投信スーパーセンター、新規口座開設の受付停止。もし今後事業廃止するつもりなら……

投信スーパーセンター

SMBC日興証券が運営する投信スーパーセンターは、新規口座開設の受付停止したと発表しました。

投信スーパーセンター お知らせ
2012年12月28日 新規口座開設の受付停止について

お知らせでは既存の口座開設者は今までどおり取引できると書いてあります。でも、これは誰がどう見ても、事業廃止に向けた縮小の一環だと思われます。しばらくすると(半年後くらい?)既存顧客にも事業廃止のお知らせがいくと予想しています。

投信事業は、個人投資家の人生をも左右する、言わば「人生のインフラ事業」であり、他の分野にも増して、事業の継続性が重要視されるべきだと考えているので、非常に残念です。

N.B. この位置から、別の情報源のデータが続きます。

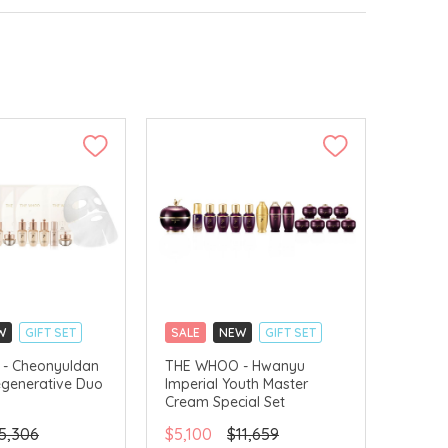
W
GIFT SET
SALE
NEW
GIFT SET
LLECT
CLICK & COLLECT
- Cheonyuldan
THE WHOO - Hwanyu
egenerative Duo
Imperial Youth Master
VERY AVAILABLE
CHINA DELIVERY AVAILABLE
Cream Special Set
5,306
$5,100
$11,659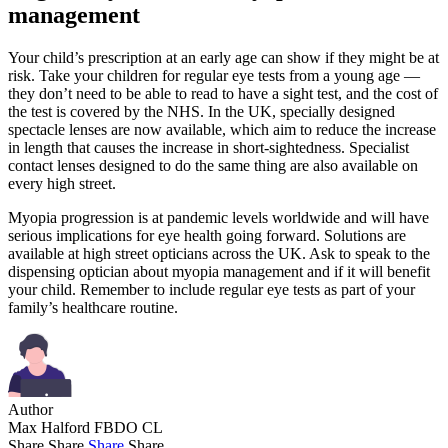
management
Your child’s prescription at an early age can show if they might be at
risk. Take your children for regular eye tests from a young age —
they don’t need to be able to read to have a sight test, and the cost of
the test is covered by the NHS. In the UK, specially designed
spectacle lenses are now available, which aim to reduce the increase
in length that causes the increase in short-sightedness. Specialist
contact lenses designed to do the same thing are also available on
every high street.
Myopia progression is at pandemic levels worldwide and will have
serious implications for eye health going forward. Solutions are
available at high street opticians across the UK. Ask to speak to the
dispensing optician about myopia management and if it will benefit
your child. Remember to include regular eye tests as part of your
family’s healthcare routine.
Author
Max Halford FBDO CL
Share
Share
Share
Share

投信スーパーセンターは、ネット証券でも低コストなインデックスファンドの取り扱いがまだ少なかった2006年頃、当時、日興グループの投資教育事業を行なっていたコーディアル・コミュニケーションズが立ち上げた投信のネット販売事業です。「年金積立シリーズ」などが買えるということで、インデックス投資家にも注目を集めていました。

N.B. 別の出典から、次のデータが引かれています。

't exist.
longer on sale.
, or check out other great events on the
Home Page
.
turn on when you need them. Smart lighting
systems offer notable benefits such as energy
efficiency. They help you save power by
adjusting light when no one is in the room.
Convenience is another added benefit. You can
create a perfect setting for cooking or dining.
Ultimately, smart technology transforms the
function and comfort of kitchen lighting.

しかし、立ち上げ当初から私は一抹の不安を感じていました。なぜなら、当時彼らが言っていたことが、今は亡き「野村ファンドネット証券」(野村グループが立ち上げた投信ネット販売会社)が言っていたことと、そっくりだったからです。当時の私は、野村ファンドネット証券や大和証券投資信託委託の、突然の投信販売事業廃止で、散々な目に遭っていましたので、そんな不安をブログ記事にも書いていました(該当記事)。

すると、当時の社長さんから頼もしいお言葉が。

ひょんなことからメールのやりとりをする機会に恵まれた私は、図々しくも社長さんに「事業の継続」を懇願しました。社長さんからも、「この事業をゴーイング・コンサーンで進められるよう、一層精進したいと思います」との回答をいただきました。これは大丈夫かも……と胸をなでおろしたものです。(該当記事

あれから6年。顧客獲得に失敗したのか、他社との競争が激化したのか、あるいは親会社のSMBC日興証券がカニバリゼーションに我慢ならなくなったのか、理由は不明ですが、やむにやまれぬ理由があったのだと信じたい。しかし、ゴーイング・コンサーンできそうにない現在の状況を見るにつけ、悲しい気持ちになります。

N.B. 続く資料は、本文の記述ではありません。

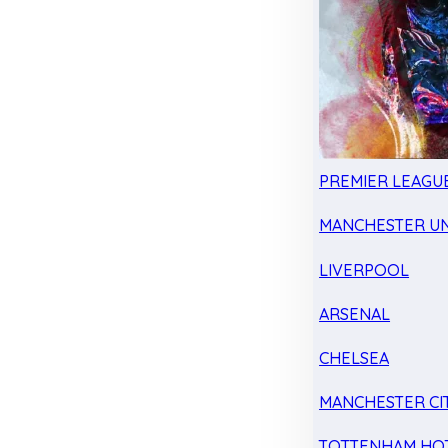
PREMIER LEAGU
MANCHESTER UN
LIVERPOOL
ARSENAL
CHELSEA
MANCHESTER CI
TOTTENHAM HO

気持ちの問題だけではなく、もし、今後事業廃止を考えているのであれば、考えてほしいことがあります。それは、既存の口座開設者に極力迷惑がかからない形で、スムーズに事業を終わらせてほしいということです。

たとえば、現在投信スーパーセンターでは、投信の移管に関して、他の金融機関からの受け入れは行なっていますが、他の金融機関への移管は行なっていません。上記の新規口座開設の受付停止のお知らせには、SMBC日興証券に口座を開設することがすすめられていますが、投信スーパーセンターで運用している投信は一旦売却(損益を無理やり確定させ信託財産留保額を払わせる)して、SMBC日興証券で買い直せとでも言うつもりでしょうか。

もちろん、まだ事業廃止まで発表したわけではないので、こういう案内になっているだけかもしれません。でも、もし今後事業廃止するのであれば、繰り返しになりますが、「既存の口座開設者に極力迷惑がかからない方法」を考えてほしいと思います。

それが、ゴーイング・コンサーンできなかった投信事業者の、投資家に対する最後の責任ではないでしょうか。